▸ **To do**: Put every line of the items below into a numbered list, dropping blank lines and leaving the pictures out.

▸ **Provided material**:
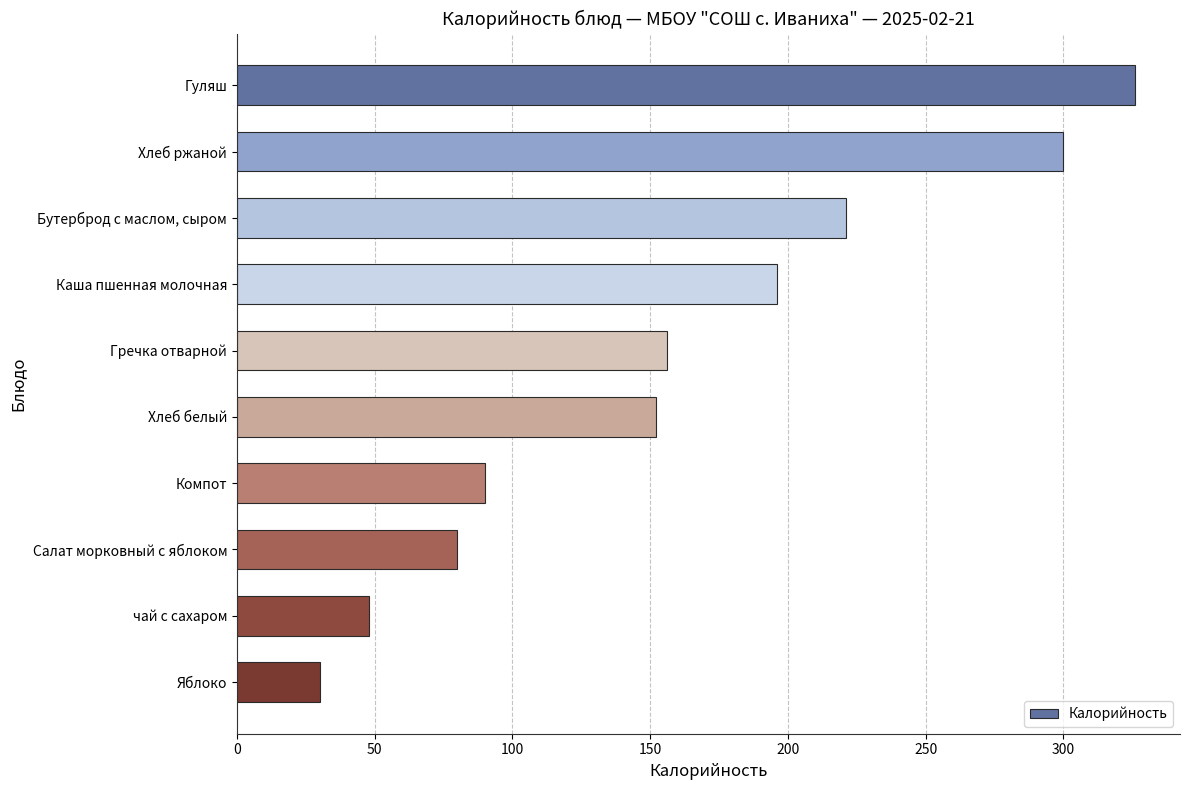

What is the sum of the values at чай с сахаром and Яблоко?

78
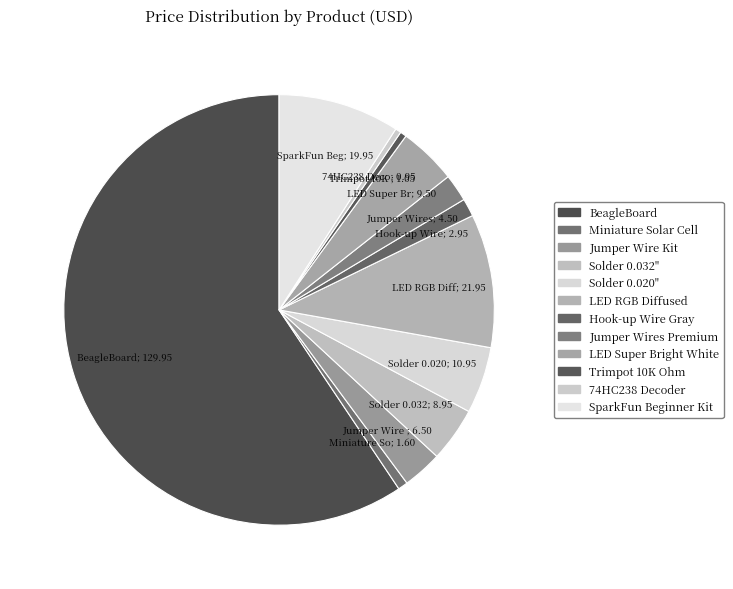

To the nearest percent, what is the average slice percentage?

8%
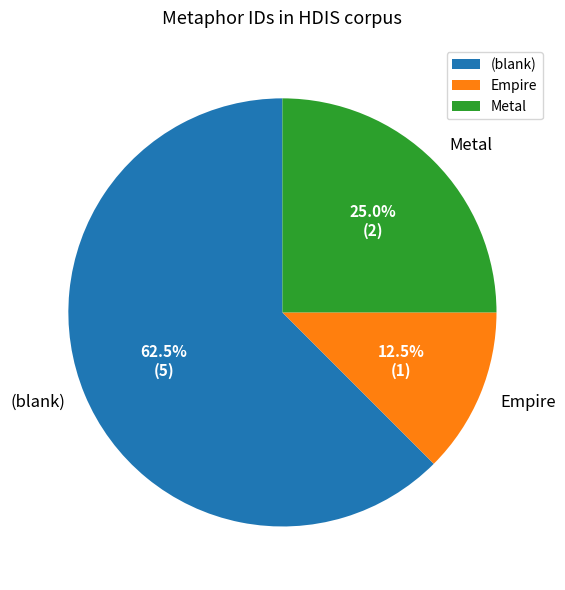

What is the majority slice?

(blank)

▸ **Task output**:
1. What is the sum of the values at чай с сахаром and Яблоко?
2. 78
3. To the nearest percent, what is the average slice percentage?
4. 8%
5. What is the majority slice?
6. (blank)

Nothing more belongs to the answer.